Activity: From the entries below, please gather each line containing the string "учреждения".

Dataset entries:
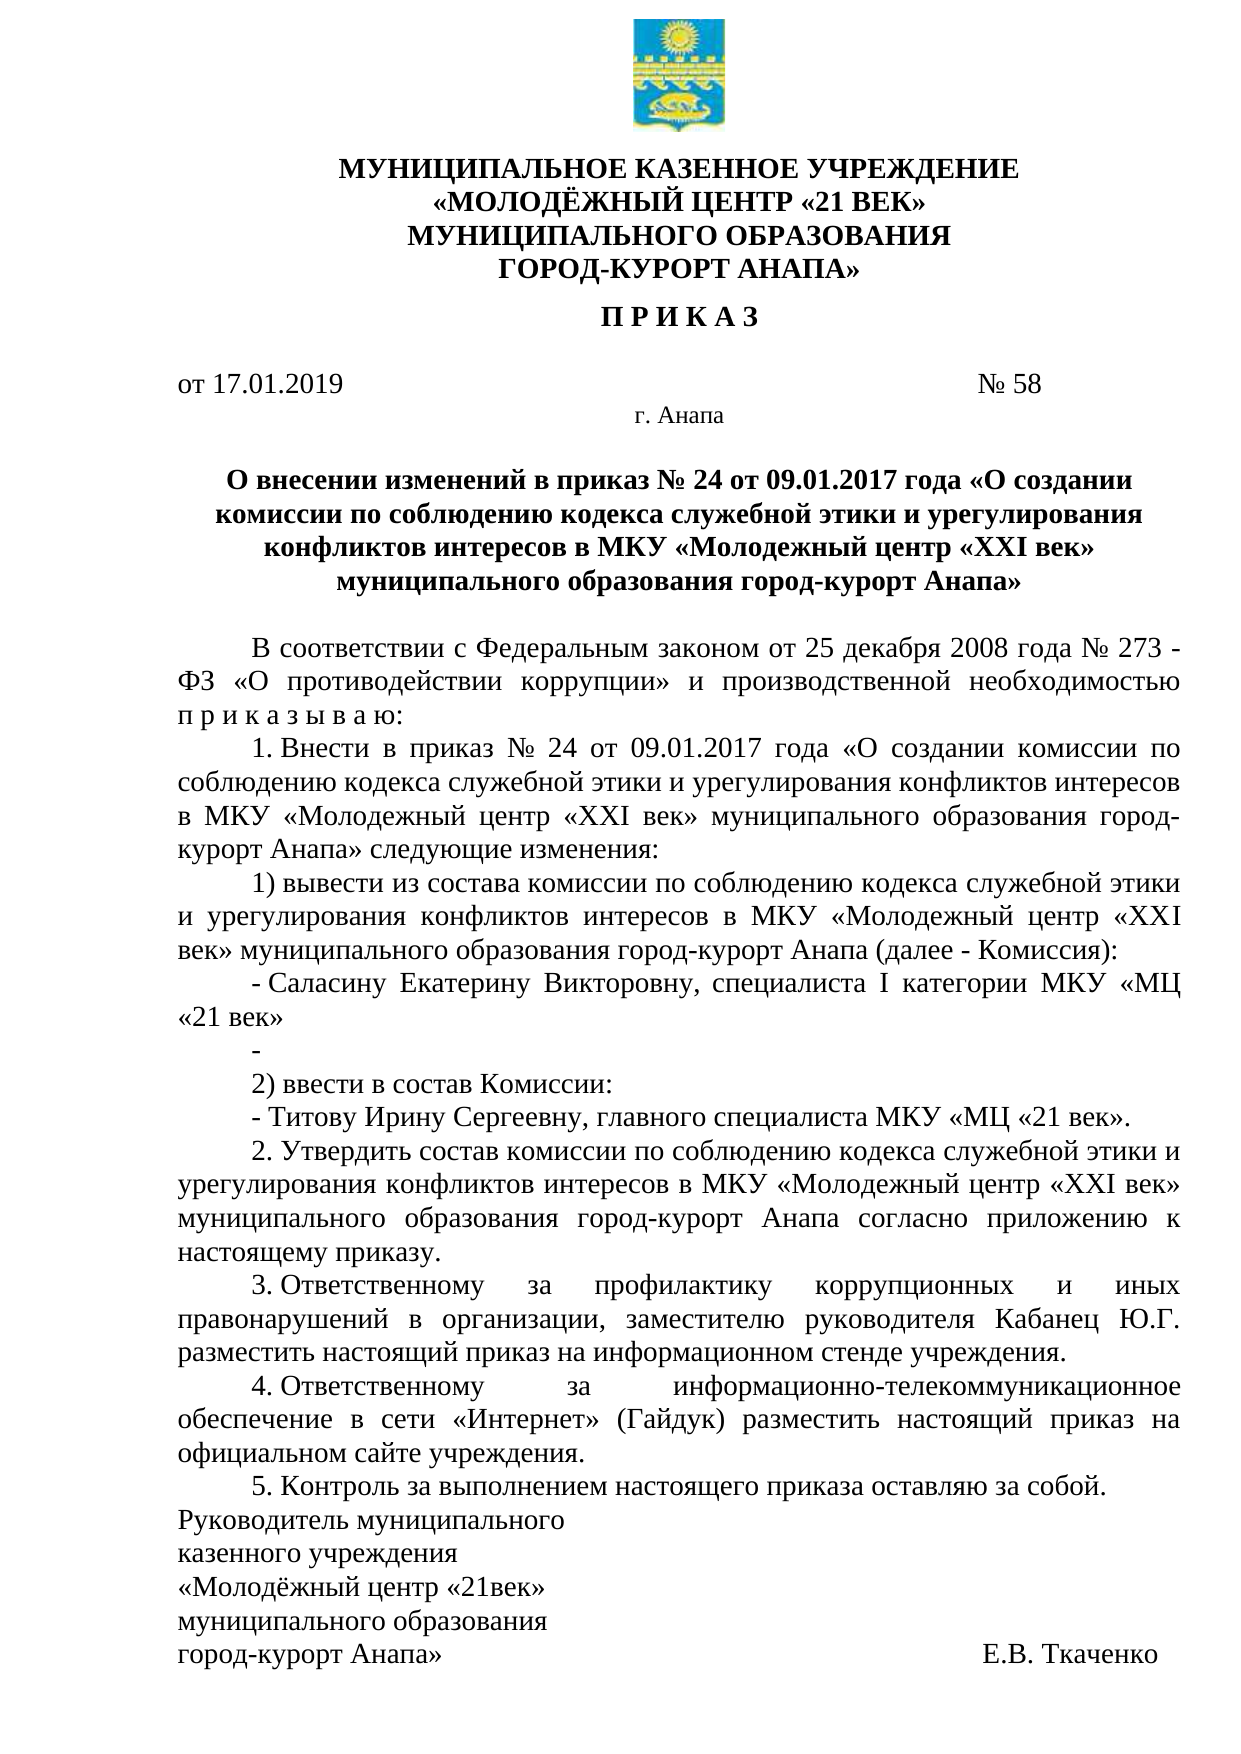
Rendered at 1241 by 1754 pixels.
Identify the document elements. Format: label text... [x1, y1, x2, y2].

text 3. Ответственному за профилактику коррупционных и иных правонарушений в организации, заместителю руководителя Кабанец Ю.Г. разместить настоящий приказ на информационном стенде учреждения. [177, 1267, 1181, 1368]
text 5. Контроль за выполнением настоящего приказа оставляю за собой. [177, 1468, 1181, 1502]
text 4. Ответственному за информационно-телекоммуникационное обеспечение в сети «Интернет» (Гайдук) разместить настоящий приказ на официальном сайте учреждения. [177, 1368, 1181, 1468]
text О внесении изменений в приказ № 24 от 09.01.2017 года «О создании комиссии по соблюдению кодекса служебной этики и урегулирования конфликтов интересов в МКУ «Молодежный центр «ХХI век» муниципального образования город-курорт Анапа» [177, 462, 1181, 596]
text «МОЛОДЁЖНЫЙ ЦЕНТР «21 ВЕК» [177, 184, 1181, 218]
text 2. Утвердить состав комиссии по соблюдению кодекса служебной этики и урегулирования конфликтов интересов в МКУ «Молодежный центр «ХХI век» муниципального образования город-курорт Анапа согласно приложению к настоящему приказу. [177, 1133, 1181, 1267]
text - Саласину Екатерину Викторовну, специалиста I категории МКУ «МЦ «21 век» [177, 965, 1181, 1032]
text В соответствии с Федеральным законом от 25 декабря 2008 года № 273 - ФЗ «О противодействии коррупции» и производственной необходимостью п р и к а з ы в а ю: [177, 630, 1181, 731]
text казенного учреждения [177, 1536, 1181, 1569]
text г. Анапа [177, 400, 1181, 429]
text «Молодёжный центр «21век» [177, 1569, 1181, 1603]
text П Р И К А З [177, 299, 1181, 333]
text - Титову Ирину Сергеевну, главного специалиста МКУ «МЦ «21 век». [177, 1099, 1181, 1133]
text МУНИЦИПАЛЬНОГО ОБРАЗОВАНИЯ [177, 218, 1181, 251]
text 1) вывести из состава комиссии по соблюдению кодекса служебной этики и урегулирования конфликтов интересов в МКУ «Молодежный центр «ХХI век» муниципального образования город-курорт Анапа (далее - Комиссия): [177, 865, 1181, 965]
text 2) ввести в состав Комиссии: [177, 1066, 1181, 1099]
picture [633, 19, 726, 132]
text город-курорт Анапа» Е.В. Ткаченко [177, 1636, 1181, 1670]
text 1. Внести в приказ № 24 от 09.01.2017 года «О создании комиссии по соблюдению кодекса служебной этики и урегулирования конфликтов интересов в МКУ «Молодежный центр «ХХI век» муниципального образования город-курорт Анапа» следующие изменения: [177, 731, 1181, 865]
text муниципального образования [177, 1603, 1181, 1636]
text МУНИЦИПАЛЬНОЕ КАЗЕННОЕ УЧРЕЖДЕНИЕ [177, 151, 1181, 184]
text - [177, 1032, 1181, 1066]
text ГОРОД-КУРОРТ АНАПА» [177, 251, 1181, 285]
text от 17.01.2019 № 58 [177, 366, 1181, 400]
text Руководитель муниципального [177, 1502, 1181, 1536]
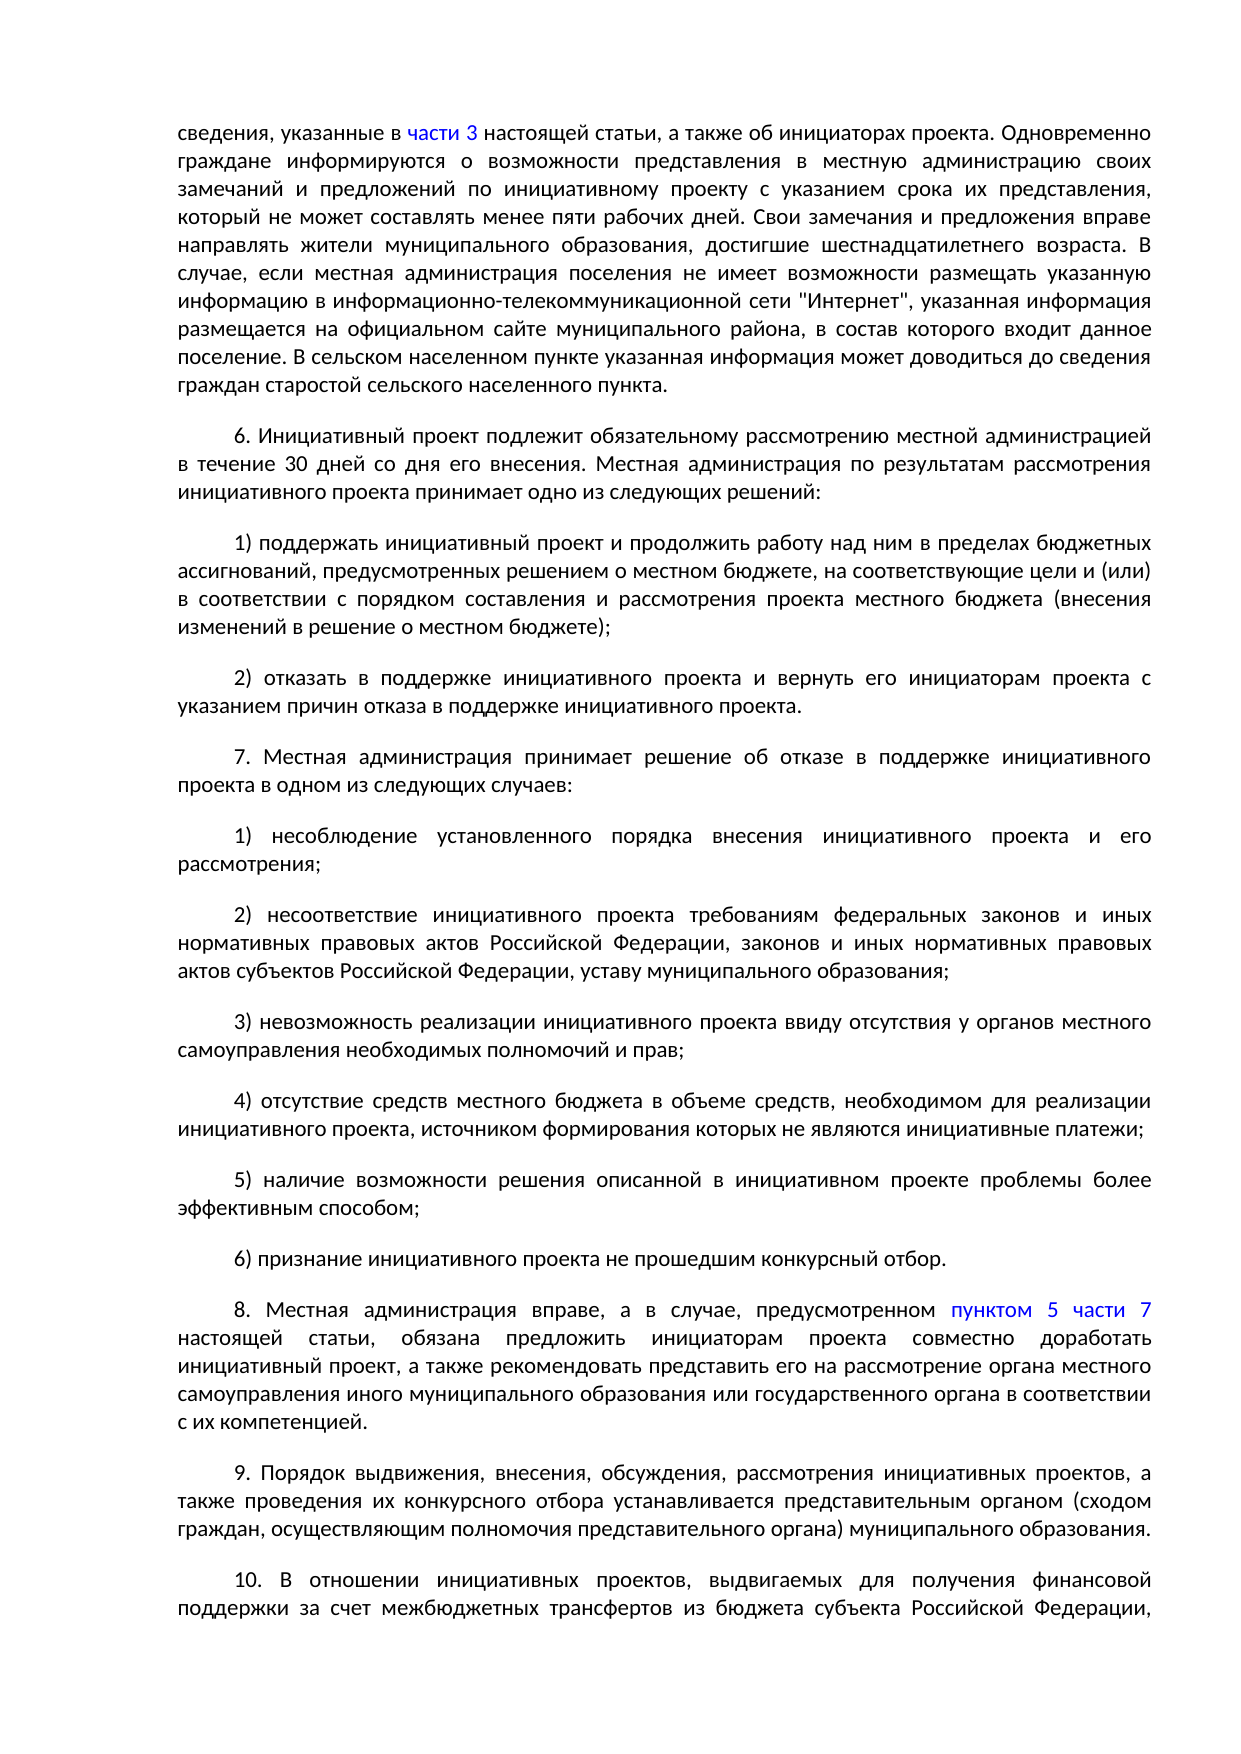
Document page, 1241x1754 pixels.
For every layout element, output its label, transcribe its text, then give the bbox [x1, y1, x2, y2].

text 7. Местная администрация принимает решение об отказе в поддержке инициативного проекта в одном из следующих случаев: [177, 742, 1152, 798]
text 2) отказать в поддержке инициативного проекта и вернуть его инициаторам проекта с указанием причин отказа в поддержке инициативного проекта. [177, 663, 1152, 719]
text 4) отсутствие средств местного бюджета в объеме средств, необходимом для реализации инициативного проекта, источником формирования которых не являются инициативные платежи; [177, 1086, 1152, 1142]
text 6) признание инициативного проекта не прошедшим конкурсный отбор. [177, 1244, 1152, 1272]
text 5) наличие возможности решения описанной в инициативном проекте проблемы более эффективным способом; [177, 1165, 1152, 1221]
text 1) поддержать инициативный проект и продолжить работу над ним в пределах бюджетных ассигнований, предусмотренных решением о местном бюджете, на соответствующие цели и (или) в соответствии с порядком составления и рассмотрения проекта местного бюджета (внесения изменений в решение о местном бюджете); [177, 528, 1152, 640]
text 2) несоответствие инициативного проекта требованиям федеральных законов и иных нормативных правовых актов Российской Федерации, законов и иных нормативных правовых актов субъектов Российской Федерации, уставу муниципального образования; [177, 900, 1152, 984]
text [177, 1565, 1152, 1621]
text 1) несоблюдение установленного порядка внесения инициативного проекта и его рассмотрения; [177, 821, 1152, 877]
text 3) невозможность реализации инициативного проекта ввиду отсутствия у органов местного самоуправления необходимых полномочий и прав; [177, 1007, 1152, 1063]
text 8. Местная администрация вправе, а в случае, предусмотренном пунктом 5 части 7 настоящей статьи, обязана предложить инициаторам проекта совместно доработать инициативный проект, а также рекомендовать представить его на рассмотрение органа местного самоуправления иного муниципального образования или государственного органа в соответствии с их компетенцией. [177, 1295, 1152, 1435]
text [177, 118, 1152, 398]
text 6. Инициативный проект подлежит обязательному рассмотрению местной администрацией в течение 30 дней со дня его внесения. Местная администрация по результатам рассмотрения инициативного проекта принимает одно из следующих решений: [177, 421, 1152, 505]
text 9. Порядок выдвижения, внесения, обсуждения, рассмотрения инициативных проектов, а также проведения их конкурсного отбора устанавливается представительным органом (сходом граждан, осуществляющим полномочия представительного органа) муниципального образования. [177, 1458, 1152, 1542]
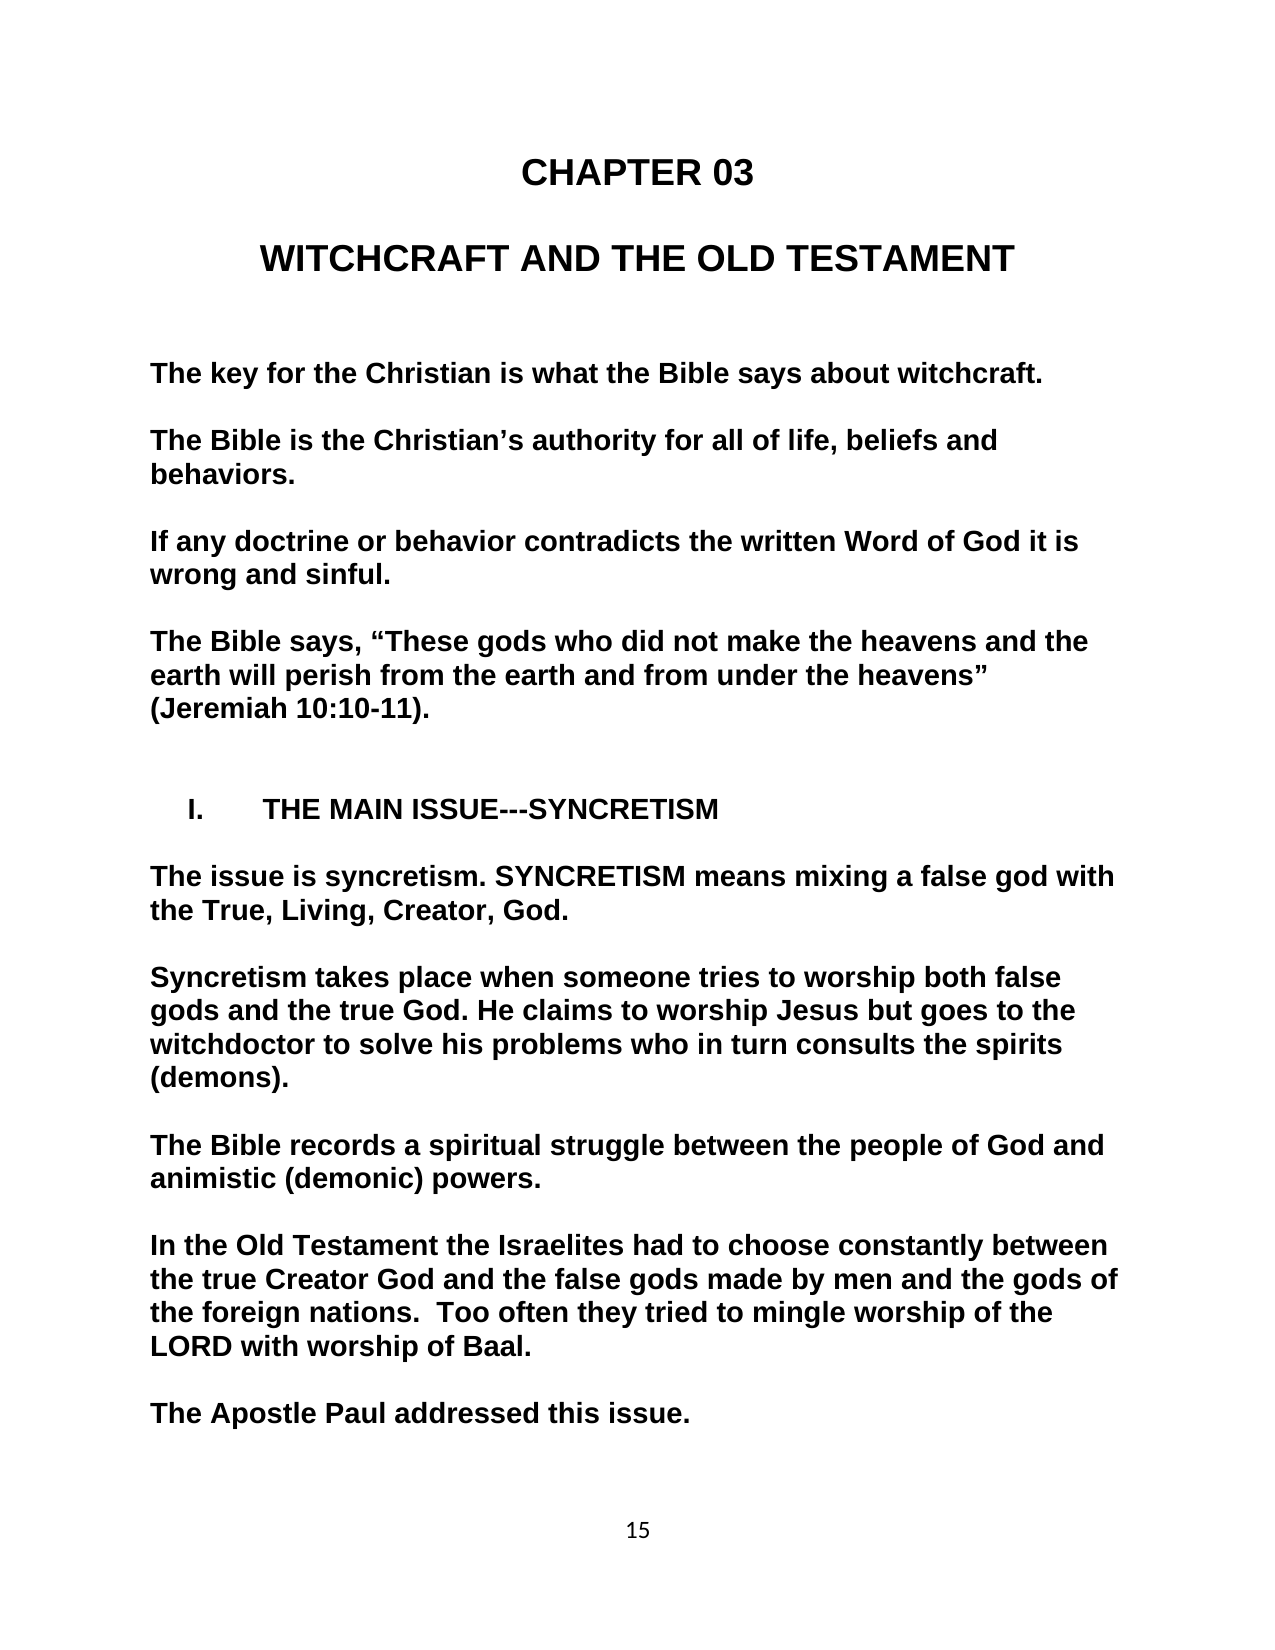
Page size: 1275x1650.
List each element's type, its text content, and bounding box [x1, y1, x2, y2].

Answer to the problem:
text 3. Ответственному за профилактику коррупционных и иных правонарушений в организации, заместителю руководителя Кабанец Ю.Г. разместить настоящий приказ на информационном стенде учреждения. [177, 1267, 1181, 1368]
text 4. Ответственному за информационно-телекоммуникационное обеспечение в сети «Интернет» (Гайдук) разместить настоящий приказ на официальном сайте учреждения. [177, 1368, 1181, 1468]
text казенного учреждения [177, 1536, 1181, 1569]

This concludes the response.